A friend I ran into during the first break remarked that he always wonders, seeing me at the events, what I’m going to write about in my blog after it. This made me laugh, because at that point I was wondering the exact same thing! As it happens, two observations rose to the top as the day went on.

The first was about music. Having been thinking a lot earlier in the year about the differences in arranging for male- and female-voiced ensembles, I was really primed to notice the difference it makes in performance. I found it very audibly apparent when groups were singing music that had been voiced for men and transposed versus voiced for women in the first place. The latter just locked much more readily into a coherent unit sound.

This is the kind of things that it takes a full day’s listening to feel safe about generalising. With just a few quartets, the differences you’re hearing may be simply a function of their differing skill levels. But when you get to hear both conditions across a gamut of experience levels and command of craft, you can start to control for that. It is a robust generalisation that, whatever the stage of the journey a female quartet is at, they produce a more convincing performance when performing music that’s voiced well for upper voices.

The other observation was one that, even after all the years going to these kinds of events, I had never been in a position to make before. For Saturday was my first time MC-ing a contest. (I was all lined up for 2020, but well, you know.) I’ll note in passing that I love doing this and will be very happy to do it again any time, but that’s not the thing I wanted to share with you.

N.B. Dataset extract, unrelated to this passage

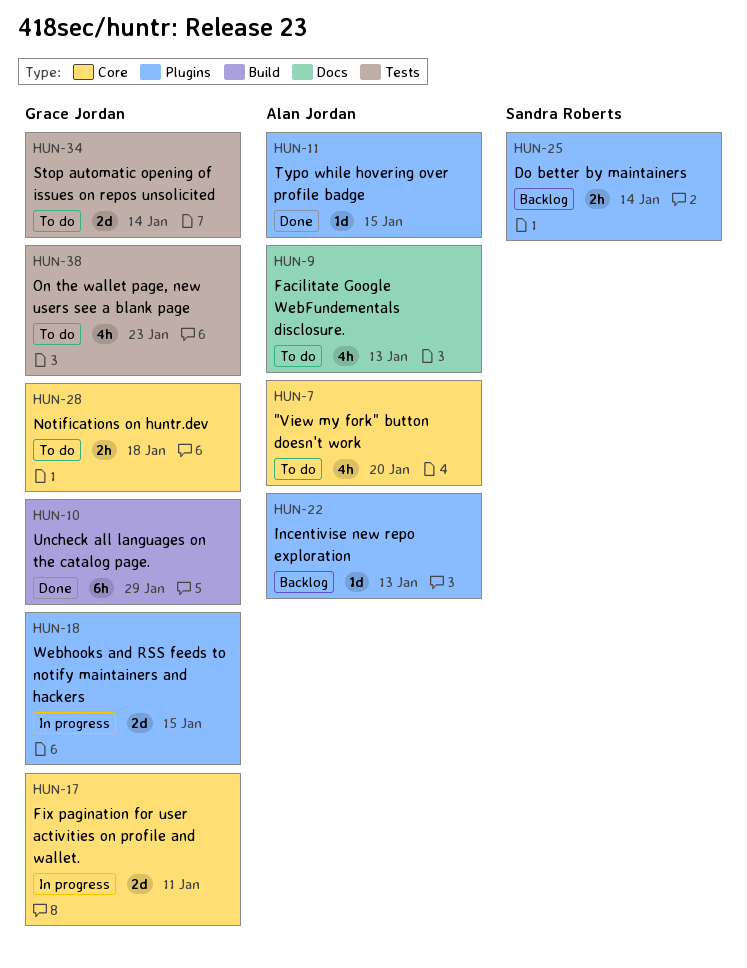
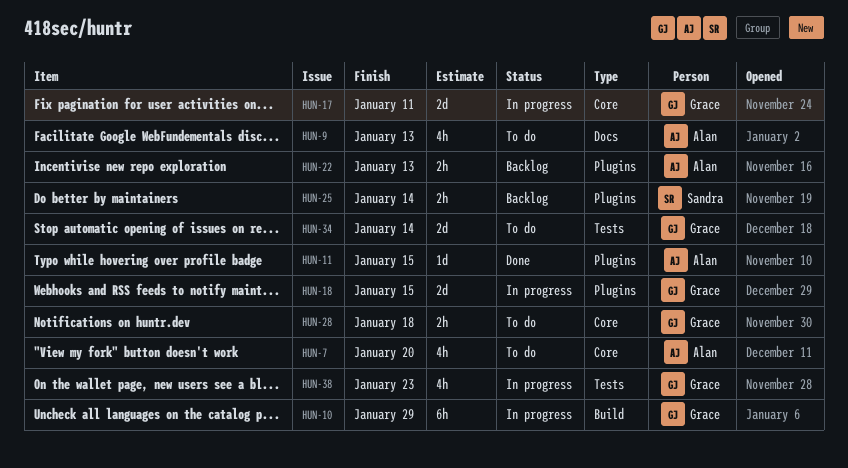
HUN-10, status: Done -> In progress
HUN-22, estimate: 1d -> 2h
HUN-38, status: To do -> In progress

The way the performing space works at this venue means that the MC and Stage Manager spend the performance sitting behind and off to the side of the performing quartets. It means we couldn’t see the faces of the singers on stage, but we could see the faces of all the audience members. Watching people watching performances was fascinating.

I wrote many years ago about Arnie Cox’s work on the role of mirror neurons in the listening experience. You could see in the listeners’ faces and body language a more contained, but no less vivid, version of the mental joining-in documented in that post. Audience members were clearly captivated, living every step of the journey with the quartets. Occasionally you’d see someone’s lips moving along with the lyric. Frequently you’d see shared facial expressions across swathes of people; you could very readily tell whether the quartet were smiling or being yearny. (To be fair, you could hear that too; I wonder how readily apparent that would have been if I didn’t have the shared aural experience to frame my reading of people’s face?)

There are a few ways in which this audience is perhaps atypical. Nearly all of the people there were either fellow competitors, or hardcore barbershop nuts who also love quartetting. So everyone there knew what it’s like to be doing what each performing quartet was doing, and so were listening with an unusually high level of empathy. Also, the lighting in the space is such that the audience remains visible to those on stage. A number of conversations revealed that audience members are aware of this and felt an obligation therefore to be visually encouraging to the performers. (The late Roger Payne used to refer to this as ‘giving good face’.)

But the sense of ‘living in the same house of being’ that I witnessed went far beyond any kind of self-aware signalling. People were genuinely lost in the music, deeply involved with the detail of events in the moment. It felt like an executive summary of the whole point of live performance, and it was magical.